Modern CPUs will alert you to overflow and under flow. Rust actually panics on overflow or under flow conditions in debug builds by default.

It is not expensive to check for under flow at runtime in security critical code, and is actually mandatory for cases like this as it is UB in C.

[menaerus]

Sorry, but you're wrong in both of your claims.

First, unsigned integer underflow and overflow is _not_ UB. It is very well defined operation (wrap-around arithmetic) and the bug in question is not the result of undefined behavior and rust or whatever other bs I keep hearing around would have not solved it. It's the fundamental artifact of how CPUs work.

Secondly, CPUs have been "alerting" through their carry and overflow bits in registers since forever so this isn't some exclusive feature that only rust compiler writers were smart enough to take advantage of. The same code can be and is written where it matters in C and C++ code too.

It's not only the question if such extra checks are expensive (which they are given that integer arithmetic is such a fundamental operation and your favorite language disables it in release builds for the sakes of, I guess, nothing?) but it is also a question of all known _semantics_ of unsigned integer arithmetic. That's simply the way they work and I see no near future where the CPU hardware engineers would change that (they will not).

[AceJohnny2]

> First, unsigned integer underflow and overflow is _not_ UB. It is very well defined operation (wrap-around arithmetic) and the bug in question is not the result of undefined behavior

Shockingly true. Per the C Standard, "6.2.5 Types" paragraph 9:

A computation involving unsigned operands can never overflow, because a result that cannot be represented by the resulting unsigned integer type is reduced modulo the number that is one greater than the largest value that can be represented by the resulting type.

[vlovich123]

What you actually want is to enable some kind automatic trapping behavior when a section of code is entered so that you can say “this set of math operations shouldn’t overflow”. That’s cheaper than what overflow bits get you although entering/exiting such a mode may be equally or more expensive.

The existence of the overflow bits and that overflow continues to remain a common security flaw indicates that there’s a disconnect between the mental model users have when writing this kind of arithmetic (ie they don’t think about it generally and C integer promotion rules don’t do any favors) and how CPU designers imagine you write code.

[scoutt]

> you can say “this set of math operations shouldn’t overflow”

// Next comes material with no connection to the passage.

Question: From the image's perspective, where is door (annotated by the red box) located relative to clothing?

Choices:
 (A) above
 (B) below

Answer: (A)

This is the same as putting an "if" statement to check for sizes (before or after the operation); the thing that other languages automatically do for you at runtime (with its performance implications).

> The existence of the overflow bits and that overflow continues to remain a common security flaw

What do you propose for a new CPU architecture/instruction set/register types?

How would you implement it? Signed registers?

> how CPU designers imagine you write code.

Write a program in assembler. You'll be checking carry/overflow bits in no-time.

[fulafel]

> CPUs have been "alerting" through their carry and overflow bits in registers since forever so this isn't some exclusive feature that only rust compiler writers were smart enough to take advantage of.

Another way of putting it: C/C++ have been handling overflow badly since forever despite hardware support, but now Rust and other more security aware systems languages are free to take advantage of it.

I hope Rust will take the opportunity sooner or later, as the semantics seem to allow it.

[im3w1l]

You could imagine a version of the arithmetic instructions that traps on overflow. Or maybe a prefix for the normal instruction. Then it can be basically free in the happy path.